Study sheds light on why young women are more likely to encounter mental health problems
A new study has offered up an interesting suggestion as to why young women in Britain appear to be more likely to develop mental health conditions than young men.
Figures from the Office for National Statistics’ (ONS) Well-being, Inequalities, Sustainability and Environment (WISE) division have revealed that, between the ages of eight and 15, boys tend to spend twice as much time as girls participating in sporting activities.
Following the news, experts have warned that there may be a “direct correlation” between a lack of physical activity and poorer mental health in adolescence – as numerous other studies have previously revealed that leading an active lifestyle is crucial in maintaining sound mental health.
The ONS’ report reveals that girls spend approximately 25 minutes on sporting activities in the average day – in comparison with 40 minutes for boys. The figures also suggest that young women are less likely to participate in games and activities, or spend time outdoors.

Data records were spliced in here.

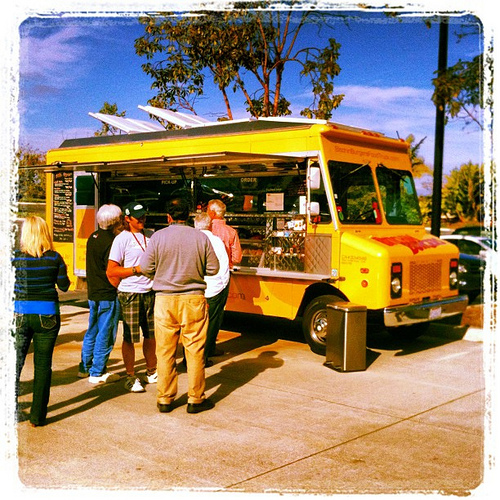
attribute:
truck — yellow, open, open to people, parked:
[52, 136, 476, 323]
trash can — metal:
[318, 293, 376, 379]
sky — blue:
[65, 38, 118, 89]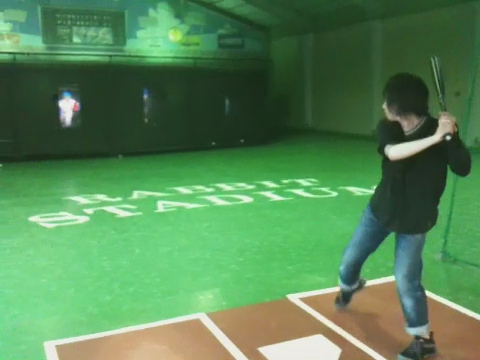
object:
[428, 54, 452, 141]
baseball bat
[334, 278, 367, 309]
shoe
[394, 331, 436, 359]
shoe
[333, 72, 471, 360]
boy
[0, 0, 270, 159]
wall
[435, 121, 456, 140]
hands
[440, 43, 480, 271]
batting cage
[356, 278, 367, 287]
heel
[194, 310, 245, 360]
white line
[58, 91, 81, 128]
pitcher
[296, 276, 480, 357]
dirt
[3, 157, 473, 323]
floor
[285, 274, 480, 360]
batters box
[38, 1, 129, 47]
scoreboard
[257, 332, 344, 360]
base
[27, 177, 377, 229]
astroturf writing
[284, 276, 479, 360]
square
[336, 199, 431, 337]
blue jeans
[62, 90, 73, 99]
helmet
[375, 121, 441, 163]
arm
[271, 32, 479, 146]
wall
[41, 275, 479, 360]
baseball diamond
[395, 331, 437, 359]
tennis shoes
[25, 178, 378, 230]
rabbit stadium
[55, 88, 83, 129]
pitchig machie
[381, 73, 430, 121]
bo has hair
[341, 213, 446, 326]
pats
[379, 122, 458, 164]
bo has ski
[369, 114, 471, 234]
shirt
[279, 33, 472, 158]
gree wall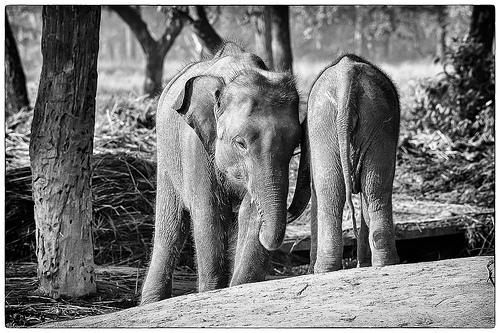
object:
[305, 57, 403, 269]
elephant's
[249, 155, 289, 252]
trunk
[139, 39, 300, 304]
baby elephant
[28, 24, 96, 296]
bark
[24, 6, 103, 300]
trunk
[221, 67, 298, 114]
baby hair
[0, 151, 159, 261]
straw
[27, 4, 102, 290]
tree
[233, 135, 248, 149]
eye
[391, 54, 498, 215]
foliage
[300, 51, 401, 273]
baby elephants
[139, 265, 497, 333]
hill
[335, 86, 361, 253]
elephant tail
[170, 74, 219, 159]
ear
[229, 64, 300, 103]
hair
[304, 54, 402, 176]
but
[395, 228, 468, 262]
dark cave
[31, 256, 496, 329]
ground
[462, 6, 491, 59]
tree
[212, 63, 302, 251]
elephant head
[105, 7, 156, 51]
branch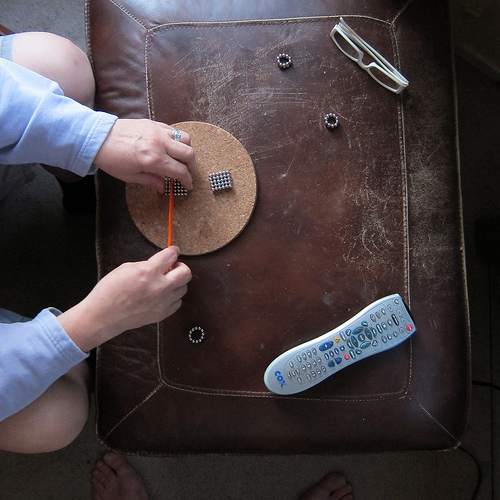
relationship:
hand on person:
[97, 115, 197, 196] [0, 31, 200, 453]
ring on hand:
[170, 127, 180, 140] [97, 115, 197, 196]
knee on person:
[33, 28, 94, 97] [11, 30, 101, 372]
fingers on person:
[145, 247, 190, 324] [0, 31, 200, 453]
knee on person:
[33, 28, 94, 97] [0, 31, 200, 453]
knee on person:
[23, 380, 91, 456] [0, 31, 200, 453]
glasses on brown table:
[325, 12, 415, 100] [82, 1, 474, 452]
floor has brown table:
[2, 2, 498, 494] [82, 1, 474, 452]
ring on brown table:
[174, 324, 209, 346] [82, 1, 474, 452]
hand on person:
[60, 246, 191, 356] [0, 31, 200, 453]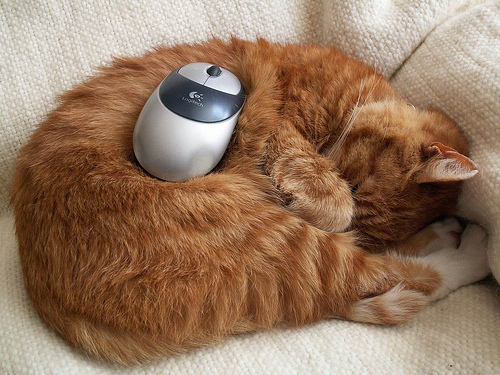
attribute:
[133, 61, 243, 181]
mouse — gray, black, silver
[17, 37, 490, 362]
cat — sleeping, brown, striped, fluffy, hiding, orange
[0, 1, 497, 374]
couch — white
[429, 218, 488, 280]
toes — white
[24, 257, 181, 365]
tail — brown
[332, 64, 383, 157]
whiskers — white, long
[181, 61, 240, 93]
buttons — gray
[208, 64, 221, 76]
scroll-wheel — black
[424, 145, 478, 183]
ears — orange, hairy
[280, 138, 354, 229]
paw — orange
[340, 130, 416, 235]
face — orange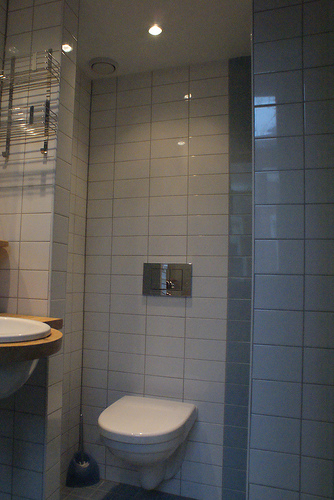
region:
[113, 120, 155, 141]
white bathroom tile on wall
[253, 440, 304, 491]
white bathroom tile on wall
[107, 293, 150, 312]
white bathroom tile on wall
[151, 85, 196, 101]
white bathroom tile on wall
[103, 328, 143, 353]
white bathroom tile on wall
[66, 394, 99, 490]
toilet plunger in corner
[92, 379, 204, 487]
white ceramic toilet bowl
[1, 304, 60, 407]
white ceramic sink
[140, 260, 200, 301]
silver shiny panel with flush button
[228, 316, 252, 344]
blue tile on wall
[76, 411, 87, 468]
Toilet clean brush in holder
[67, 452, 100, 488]
Blue holder for a toilet cleaning brush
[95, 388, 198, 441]
White toilet lid over toilet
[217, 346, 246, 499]
Blue tile stripe on wall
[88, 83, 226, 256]
White tile on a bathroom wall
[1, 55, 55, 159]
Metal hanging shelf on a bathroom wall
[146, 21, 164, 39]
Light inset in a bathroom ceiling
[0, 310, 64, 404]
Bathroom sink next to toilet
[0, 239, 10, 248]
Wooden counter top in a bathroom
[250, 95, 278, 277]
Reflection on bathroom tile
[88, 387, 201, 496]
a white toilet bowl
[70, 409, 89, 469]
a toilet brush with a blue handle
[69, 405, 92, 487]
a toilet brush and holder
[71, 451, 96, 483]
a blue toilet brush holder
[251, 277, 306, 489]
a tile wall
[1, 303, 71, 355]
a white bathroom sink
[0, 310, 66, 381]
a tan bathroom counter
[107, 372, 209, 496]
a toilet bowl attached to a wall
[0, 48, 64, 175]
a metal towel rack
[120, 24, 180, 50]
a light mounted to the cieling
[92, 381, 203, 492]
a toilet attached to the wall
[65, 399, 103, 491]
a toilet brush in it's holder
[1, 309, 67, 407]
a sink attached to the wall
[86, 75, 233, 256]
the wall is made of tile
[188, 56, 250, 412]
teal and white tiles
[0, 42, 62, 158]
a steel shelf on the wall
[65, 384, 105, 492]
a toilet cleaner in the corner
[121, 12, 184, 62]
a light attached to the ceiling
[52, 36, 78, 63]
light reflected on the tile wall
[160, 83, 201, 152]
two lights reflected on the wall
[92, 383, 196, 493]
A porcelain toilet on a wall.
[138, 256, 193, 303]
A metal collection window.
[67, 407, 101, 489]
A grey toilet bowl cleaner.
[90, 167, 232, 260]
White tiles in a bathroom.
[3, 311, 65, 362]
A brown bathroom counter.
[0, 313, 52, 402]
A deep sink basin.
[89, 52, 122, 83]
A smoke detector on a ceiling.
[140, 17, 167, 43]
Lights recessed in the ceiling.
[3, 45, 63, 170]
A metal rack on the wall.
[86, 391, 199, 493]
The toilet is white.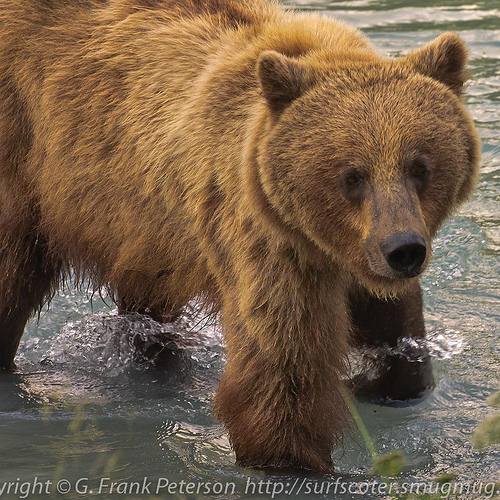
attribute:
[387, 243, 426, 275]
nose — black, brown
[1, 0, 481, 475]
bear — standing, brown, hairy, wet, dry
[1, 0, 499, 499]
water — green, splashing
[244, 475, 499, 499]
website — written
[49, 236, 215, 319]
belly hair — wet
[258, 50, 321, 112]
ear — brown, furry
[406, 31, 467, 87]
ear — brown, furry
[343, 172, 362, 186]
eye — brown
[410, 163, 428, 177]
eye — brown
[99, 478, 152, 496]
frank — written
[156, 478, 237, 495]
peterson — written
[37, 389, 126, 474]
grass — green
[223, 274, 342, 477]
arm — brown, furry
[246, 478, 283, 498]
http — written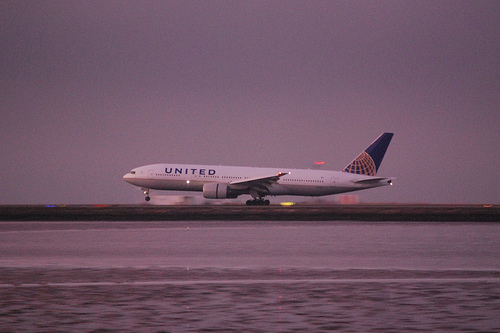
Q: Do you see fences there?
A: No, there are no fences.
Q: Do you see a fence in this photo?
A: No, there are no fences.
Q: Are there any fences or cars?
A: No, there are no fences or cars.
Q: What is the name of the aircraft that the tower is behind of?
A: The aircraft is an airplane.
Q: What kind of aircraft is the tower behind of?
A: The tower is behind the airplane.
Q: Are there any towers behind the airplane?
A: Yes, there is a tower behind the airplane.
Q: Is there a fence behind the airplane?
A: No, there is a tower behind the airplane.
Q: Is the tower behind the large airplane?
A: Yes, the tower is behind the plane.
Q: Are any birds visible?
A: No, there are no birds.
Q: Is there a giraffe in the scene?
A: No, there are no giraffes.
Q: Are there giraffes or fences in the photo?
A: No, there are no giraffes or fences.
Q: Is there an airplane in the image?
A: Yes, there is an airplane.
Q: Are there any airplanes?
A: Yes, there is an airplane.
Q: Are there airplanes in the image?
A: Yes, there is an airplane.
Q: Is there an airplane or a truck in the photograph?
A: Yes, there is an airplane.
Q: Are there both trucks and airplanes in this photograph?
A: No, there is an airplane but no trucks.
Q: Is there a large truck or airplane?
A: Yes, there is a large airplane.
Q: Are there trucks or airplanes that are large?
A: Yes, the airplane is large.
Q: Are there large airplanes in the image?
A: Yes, there is a large airplane.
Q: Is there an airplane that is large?
A: Yes, there is an airplane that is large.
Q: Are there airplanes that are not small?
A: Yes, there is a large airplane.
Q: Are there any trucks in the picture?
A: No, there are no trucks.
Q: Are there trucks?
A: No, there are no trucks.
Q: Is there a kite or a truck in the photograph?
A: No, there are no trucks or kites.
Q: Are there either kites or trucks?
A: No, there are no trucks or kites.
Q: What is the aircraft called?
A: The aircraft is an airplane.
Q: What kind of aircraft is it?
A: The aircraft is an airplane.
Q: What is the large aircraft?
A: The aircraft is an airplane.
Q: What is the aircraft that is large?
A: The aircraft is an airplane.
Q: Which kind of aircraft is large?
A: The aircraft is an airplane.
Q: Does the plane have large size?
A: Yes, the plane is large.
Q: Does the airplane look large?
A: Yes, the airplane is large.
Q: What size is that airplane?
A: The airplane is large.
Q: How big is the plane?
A: The plane is large.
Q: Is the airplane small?
A: No, the airplane is large.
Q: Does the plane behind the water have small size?
A: No, the plane is large.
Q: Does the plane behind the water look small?
A: No, the plane is large.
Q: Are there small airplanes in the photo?
A: No, there is an airplane but it is large.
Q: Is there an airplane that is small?
A: No, there is an airplane but it is large.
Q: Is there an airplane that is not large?
A: No, there is an airplane but it is large.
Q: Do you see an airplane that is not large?
A: No, there is an airplane but it is large.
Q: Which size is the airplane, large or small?
A: The airplane is large.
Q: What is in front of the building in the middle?
A: The plane is in front of the tower.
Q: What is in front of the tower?
A: The plane is in front of the tower.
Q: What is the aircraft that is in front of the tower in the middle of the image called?
A: The aircraft is an airplane.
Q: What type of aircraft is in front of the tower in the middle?
A: The aircraft is an airplane.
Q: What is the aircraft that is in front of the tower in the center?
A: The aircraft is an airplane.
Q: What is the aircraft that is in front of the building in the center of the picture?
A: The aircraft is an airplane.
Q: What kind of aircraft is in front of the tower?
A: The aircraft is an airplane.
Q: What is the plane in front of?
A: The plane is in front of the tower.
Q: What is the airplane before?
A: The plane is in front of the tower.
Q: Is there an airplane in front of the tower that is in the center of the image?
A: Yes, there is an airplane in front of the tower.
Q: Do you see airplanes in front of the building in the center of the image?
A: Yes, there is an airplane in front of the tower.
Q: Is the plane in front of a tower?
A: Yes, the plane is in front of a tower.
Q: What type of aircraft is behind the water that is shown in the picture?
A: The aircraft is an airplane.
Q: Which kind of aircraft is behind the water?
A: The aircraft is an airplane.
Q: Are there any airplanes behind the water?
A: Yes, there is an airplane behind the water.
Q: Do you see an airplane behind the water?
A: Yes, there is an airplane behind the water.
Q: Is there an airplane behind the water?
A: Yes, there is an airplane behind the water.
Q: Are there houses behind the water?
A: No, there is an airplane behind the water.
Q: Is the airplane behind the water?
A: Yes, the airplane is behind the water.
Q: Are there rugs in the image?
A: No, there are no rugs.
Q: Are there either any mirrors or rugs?
A: No, there are no rugs or mirrors.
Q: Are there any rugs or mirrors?
A: No, there are no rugs or mirrors.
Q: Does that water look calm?
A: Yes, the water is calm.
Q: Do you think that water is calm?
A: Yes, the water is calm.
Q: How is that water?
A: The water is calm.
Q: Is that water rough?
A: No, the water is calm.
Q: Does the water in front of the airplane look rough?
A: No, the water is calm.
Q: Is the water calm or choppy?
A: The water is calm.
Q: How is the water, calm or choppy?
A: The water is calm.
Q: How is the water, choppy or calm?
A: The water is calm.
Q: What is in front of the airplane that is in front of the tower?
A: The water is in front of the plane.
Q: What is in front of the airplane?
A: The water is in front of the plane.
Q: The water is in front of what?
A: The water is in front of the plane.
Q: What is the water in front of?
A: The water is in front of the plane.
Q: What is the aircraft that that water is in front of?
A: The aircraft is an airplane.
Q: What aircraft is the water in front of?
A: The water is in front of the airplane.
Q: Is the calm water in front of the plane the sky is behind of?
A: Yes, the water is in front of the airplane.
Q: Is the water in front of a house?
A: No, the water is in front of the airplane.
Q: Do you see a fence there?
A: No, there are no fences.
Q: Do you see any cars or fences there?
A: No, there are no fences or cars.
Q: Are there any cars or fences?
A: No, there are no fences or cars.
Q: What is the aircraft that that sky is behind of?
A: The aircraft is an airplane.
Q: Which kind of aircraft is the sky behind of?
A: The sky is behind the plane.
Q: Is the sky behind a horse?
A: No, the sky is behind the airplane.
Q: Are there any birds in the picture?
A: No, there are no birds.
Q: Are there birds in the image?
A: No, there are no birds.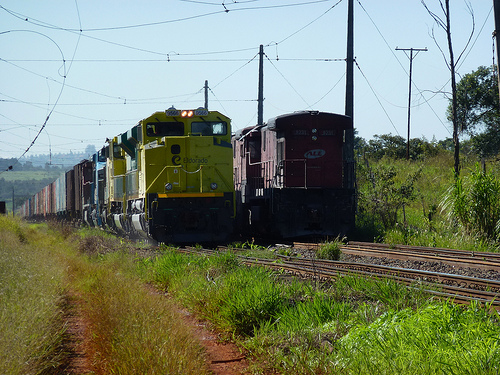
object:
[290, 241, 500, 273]
train tracks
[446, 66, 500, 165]
tree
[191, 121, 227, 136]
window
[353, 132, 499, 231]
bushes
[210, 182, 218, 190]
headlight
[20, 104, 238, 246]
train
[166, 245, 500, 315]
tracks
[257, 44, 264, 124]
power pole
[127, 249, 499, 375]
grass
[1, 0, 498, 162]
sky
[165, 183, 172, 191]
headlight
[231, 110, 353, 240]
train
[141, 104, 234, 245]
front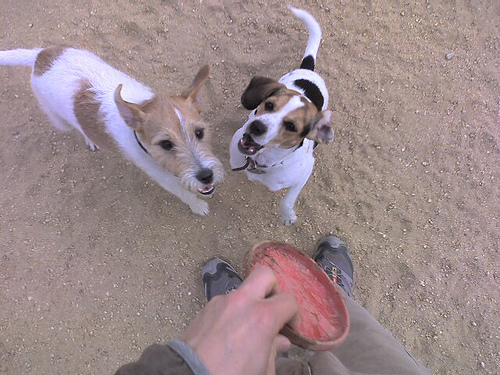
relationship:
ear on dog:
[177, 62, 217, 117] [55, 37, 252, 204]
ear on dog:
[239, 72, 284, 109] [222, 7, 360, 227]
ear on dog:
[305, 105, 337, 149] [222, 7, 360, 227]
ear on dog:
[108, 75, 144, 132] [0, 39, 222, 215]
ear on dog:
[177, 62, 217, 117] [0, 39, 222, 215]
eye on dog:
[154, 138, 173, 150] [14, 38, 236, 216]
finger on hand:
[239, 257, 277, 296] [175, 260, 299, 373]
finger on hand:
[267, 290, 305, 325] [175, 260, 299, 373]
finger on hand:
[266, 330, 299, 371] [175, 260, 299, 373]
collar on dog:
[232, 156, 269, 176] [228, 2, 333, 227]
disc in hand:
[233, 234, 355, 350] [181, 262, 303, 372]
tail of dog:
[282, 2, 325, 72] [226, 2, 343, 227]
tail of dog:
[0, 42, 40, 68] [0, 39, 222, 215]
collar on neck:
[236, 157, 305, 176] [264, 142, 306, 173]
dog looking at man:
[0, 39, 222, 215] [98, 231, 439, 373]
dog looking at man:
[226, 2, 343, 227] [98, 231, 439, 373]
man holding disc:
[98, 231, 439, 373] [233, 230, 355, 350]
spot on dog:
[74, 78, 124, 160] [0, 39, 222, 215]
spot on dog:
[33, 45, 74, 77] [0, 39, 222, 215]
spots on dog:
[295, 49, 336, 113] [226, 2, 343, 227]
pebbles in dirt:
[428, 35, 463, 76] [408, 98, 492, 283]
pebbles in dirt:
[377, 220, 390, 247] [359, 112, 466, 204]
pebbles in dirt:
[82, 247, 122, 303] [2, 0, 494, 371]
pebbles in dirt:
[34, 187, 170, 300] [30, 201, 145, 293]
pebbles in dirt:
[382, 35, 476, 118] [410, 179, 449, 290]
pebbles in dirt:
[40, 250, 122, 295] [19, 160, 145, 338]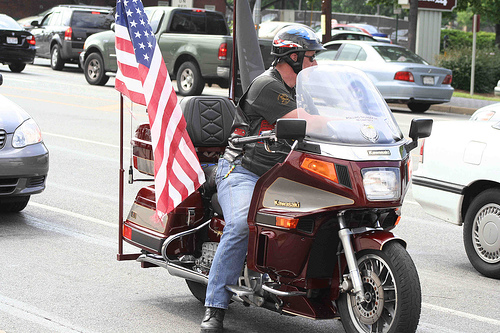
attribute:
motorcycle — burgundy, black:
[112, 62, 436, 332]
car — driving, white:
[405, 106, 499, 281]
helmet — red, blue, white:
[266, 23, 327, 76]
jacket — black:
[227, 66, 301, 176]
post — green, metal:
[319, 0, 334, 47]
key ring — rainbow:
[213, 153, 236, 181]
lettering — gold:
[271, 197, 302, 211]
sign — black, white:
[166, 0, 195, 12]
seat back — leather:
[172, 93, 244, 150]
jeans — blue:
[203, 154, 265, 313]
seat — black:
[198, 161, 242, 214]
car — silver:
[308, 37, 455, 116]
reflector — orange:
[117, 223, 139, 243]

Meanwhile, separate research suggests that around one in four British teenage girls are living with depression – in comparison with just nine per cent of boys.
Naturally, poor mental health in adolescence is likely to lead to further mental health complications in the future.
Chris Wright, Head of Wellbeing at children’s charity The Youth Sport Trust (YST), said: “There is a direct correlation between girls’ future life chances and the amount of physical activity they do in their younger years.
“Quite often high-flying businesswomen talk about being very involved in sport when they were younger. Doing sport as children appears to help girls feel empowered and able to achieve things.
“Lack of activity correlates to a greater decline in wellbeing among children and teenagers. All the evidence suggests that if you’re inactive you’re likely to be less happy.”
The research has led to calls for the Government to do more to promote women’s sport going forward.